Wiskunde zijn de tafels van vermenigvuldiging maar zijn ook orde en harmonie. Wiskunde zit in de natuur, in muziek,... Zo is spraakkunst vooral de kunst van het spreken, waarbij mensen aangesproken worden.” In onze scholen kunnen leerlingen, vanuit (w)onderwijs unieke scheppende mensen worden, die de werkelijkheid nog beter en menselijker kunnen maken. Dit naar het voorbeeld van Jezus Christus. Professor Claes verwoordde het mooi door te zeggen: “Jezus op school moet iets zijn van elke dag”. Wil men met onderwijzen het wonder wijzen dan zijn pastoraal en onderwijs dus onlosmakelijk met elkaar verbonden en dient opvoeding zich tot doel stellen: inzicht verschaffen in wat men in de diepte leert: leren leren, leren handelen, leren (samen) leven, leren van en in religie, leren zijn.
Wereldburger
Ook Don Boscoscholen worden geconfronteerd met jongeren van niet-Belgische origine en de islam als religie. Kunnen wij hen een stukje van de spiritualiteit van Don Bosco aanreiken? “Moet er een verschil in aanpak zijn tussen Belgische leerlingen en leerlingen van niet-Belgische origine? Geldt voor alle leerlingen niet: groeien naar vrijheid, verantwoordelijkheid, verbondenheid en zingeving? Zijn de voorwaarden voor kwalitatief onderwijs niet voor alle leerlingen dezelfde: acceptatie en uitdaging? Dient de basishouding van elke leraar niet te zijn: respect voor het ‘andere’, geïnspireerd, kwalitatief aanwezig, in dialoog, voorleven, geëngageerd, authentiek, transparant, ‘leer’- krachtgericht, verbindend, structuur biedend, samenwerkend en innovatief. Ik zou aan leidinggevenden en leraren dus zeggen: gewoon doen en zeker niet labelen.

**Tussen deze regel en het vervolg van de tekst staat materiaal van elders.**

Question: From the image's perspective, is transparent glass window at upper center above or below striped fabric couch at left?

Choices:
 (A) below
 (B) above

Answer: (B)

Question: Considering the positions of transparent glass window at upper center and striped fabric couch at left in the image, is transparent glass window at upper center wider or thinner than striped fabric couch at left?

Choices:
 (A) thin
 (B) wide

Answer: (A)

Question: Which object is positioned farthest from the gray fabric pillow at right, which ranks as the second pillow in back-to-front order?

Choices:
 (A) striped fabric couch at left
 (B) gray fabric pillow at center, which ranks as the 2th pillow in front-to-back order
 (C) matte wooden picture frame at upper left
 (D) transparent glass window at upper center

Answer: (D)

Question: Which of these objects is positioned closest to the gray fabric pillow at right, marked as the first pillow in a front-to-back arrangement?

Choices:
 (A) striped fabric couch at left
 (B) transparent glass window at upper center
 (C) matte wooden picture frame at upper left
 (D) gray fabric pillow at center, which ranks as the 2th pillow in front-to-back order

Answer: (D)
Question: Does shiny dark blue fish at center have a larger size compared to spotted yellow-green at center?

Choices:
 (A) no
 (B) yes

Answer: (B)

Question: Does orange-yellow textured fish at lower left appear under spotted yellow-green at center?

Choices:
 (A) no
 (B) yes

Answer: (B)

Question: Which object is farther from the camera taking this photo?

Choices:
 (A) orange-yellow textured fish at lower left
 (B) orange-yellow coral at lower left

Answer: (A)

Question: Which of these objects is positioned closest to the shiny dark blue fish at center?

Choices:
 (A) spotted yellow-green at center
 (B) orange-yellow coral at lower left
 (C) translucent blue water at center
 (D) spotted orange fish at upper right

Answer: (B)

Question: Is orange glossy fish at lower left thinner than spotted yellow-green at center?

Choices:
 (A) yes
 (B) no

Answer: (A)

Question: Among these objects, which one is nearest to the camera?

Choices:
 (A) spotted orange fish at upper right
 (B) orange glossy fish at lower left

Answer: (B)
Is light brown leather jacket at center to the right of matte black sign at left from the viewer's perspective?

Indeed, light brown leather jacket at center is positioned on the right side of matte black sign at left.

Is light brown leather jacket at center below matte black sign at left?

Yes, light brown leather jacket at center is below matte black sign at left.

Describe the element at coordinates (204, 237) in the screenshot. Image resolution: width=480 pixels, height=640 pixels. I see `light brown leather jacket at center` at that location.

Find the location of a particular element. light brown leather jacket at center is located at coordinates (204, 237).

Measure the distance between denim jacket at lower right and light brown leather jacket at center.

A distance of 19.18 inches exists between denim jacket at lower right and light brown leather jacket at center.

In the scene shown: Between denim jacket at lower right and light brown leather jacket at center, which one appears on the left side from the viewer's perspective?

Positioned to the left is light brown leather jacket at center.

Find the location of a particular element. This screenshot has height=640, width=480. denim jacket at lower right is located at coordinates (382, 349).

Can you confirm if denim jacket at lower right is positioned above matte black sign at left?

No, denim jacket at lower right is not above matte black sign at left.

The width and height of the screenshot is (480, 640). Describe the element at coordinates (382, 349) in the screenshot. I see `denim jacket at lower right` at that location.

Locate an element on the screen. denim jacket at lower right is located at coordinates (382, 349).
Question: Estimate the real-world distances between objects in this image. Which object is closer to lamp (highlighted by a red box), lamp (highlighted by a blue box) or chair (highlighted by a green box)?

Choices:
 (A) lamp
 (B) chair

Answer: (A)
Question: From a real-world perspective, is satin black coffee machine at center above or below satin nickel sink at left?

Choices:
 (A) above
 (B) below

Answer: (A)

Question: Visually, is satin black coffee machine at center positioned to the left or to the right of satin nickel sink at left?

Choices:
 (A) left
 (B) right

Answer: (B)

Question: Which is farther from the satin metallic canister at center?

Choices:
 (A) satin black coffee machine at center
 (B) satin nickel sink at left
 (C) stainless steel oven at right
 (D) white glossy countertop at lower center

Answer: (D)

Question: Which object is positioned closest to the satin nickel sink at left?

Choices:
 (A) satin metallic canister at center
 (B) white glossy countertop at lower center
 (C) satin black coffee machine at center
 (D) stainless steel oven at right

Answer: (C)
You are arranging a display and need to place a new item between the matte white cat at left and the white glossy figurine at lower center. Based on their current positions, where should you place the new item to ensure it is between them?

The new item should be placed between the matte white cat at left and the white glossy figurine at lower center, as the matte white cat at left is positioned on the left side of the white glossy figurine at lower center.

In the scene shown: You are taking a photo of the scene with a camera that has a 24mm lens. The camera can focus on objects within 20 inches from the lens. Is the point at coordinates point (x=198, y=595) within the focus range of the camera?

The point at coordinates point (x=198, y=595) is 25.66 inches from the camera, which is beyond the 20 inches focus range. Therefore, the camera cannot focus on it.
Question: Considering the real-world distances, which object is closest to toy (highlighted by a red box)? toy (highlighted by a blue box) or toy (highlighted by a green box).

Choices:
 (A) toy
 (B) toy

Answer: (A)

Vertrek van het punt waar de jongere staat en niet vanop de plaats waar hij zou moeten staan. Ga met hem in dialoog en geef hierbij, vanuit je eigen vorming en vanuit het hier en nu, een gelovig antwoord met de mogelijkheden waarover je beschikt. Wees kwalitatief aanwezig, deel en vier het leven en geef jongeren, als wereldburger en rentmeester, hoop op toekomst. Samen zijn we allen verantwoordelijk voor het behoud en de toekomst van de kosmos.”
Accent op talent
Kun je ons kort nog iets vertellen over je taak in de commissie van toezicht voor de gevangenissen van Brugge en Ruiselede? “Ik ben er lid van. Samen met de 14 collega’s houden we onafhankelijk toezicht op de gevangenissen van Brugge en Ruiselede. We volgen er het reilen en zeilen op en waken over de rechten van de gedetineerden. We hebben gesprekken met gevangenen, penitentiair beambten, diensten en directies. We luisteren naar de bekommernissen van de gedetineerden en zijn verbindingspersoon bij conflicten. Als onderwijsmens stel ik vast dat een gevangenis niet onmiddellijk een plaats is waar het welbevinden heel hoog ligt. Toch leren de mensen er. Hun voldoening groeit op het moment dat ze op hun talenten worden aangesproken, iets bijleren en beheersen. Ik ben ervan overtuigd dat, ook in gevangenissen, onderwijs belangrijk is. Zeker als ze met herstelbeleid bezig zijn in plaats van met sanctiebeleid. Laat gedetineerden kennis maken met taal, kunst, literatuur,… Hierdoor kunnen hun menselijke gevoelens en zelfwaarde groeien. Die kansen moeten ze krijgen, willen ze opnieuw op een positieve wijze geïntegreerd worden in de samenleving.”
Bijbel als inspiratiebron
Aan Marily en Didier tenslotte de vraag hoe zij hun geloof beleven? Volgens Marily “begint alles bij het graag zien: aandacht, respect, medemenselijkheid, verdraagzaamheid… Met een beetje meer liefde wordt het gemakkelijker om te leven. Hierbij laat ik mij inspireren door Joh. 15,12: “Ik geef jullie deze regel: Houd van elkaar, net zoals ik van jullie houd”.” Didier laat zich inspireren door Heb. 3,1: “Richt uw aandacht op Jezus”. “Het leven van Jezus Christus is voor mij richtinggevend en bepaalt voor een stuk mijn identiteit. Vanuit deze instelling ga ik in dialoog en leer ik nog zeer veel van en door religies. Hierbij is de Bijbel en vooral de evangelieverhalen inspirerend.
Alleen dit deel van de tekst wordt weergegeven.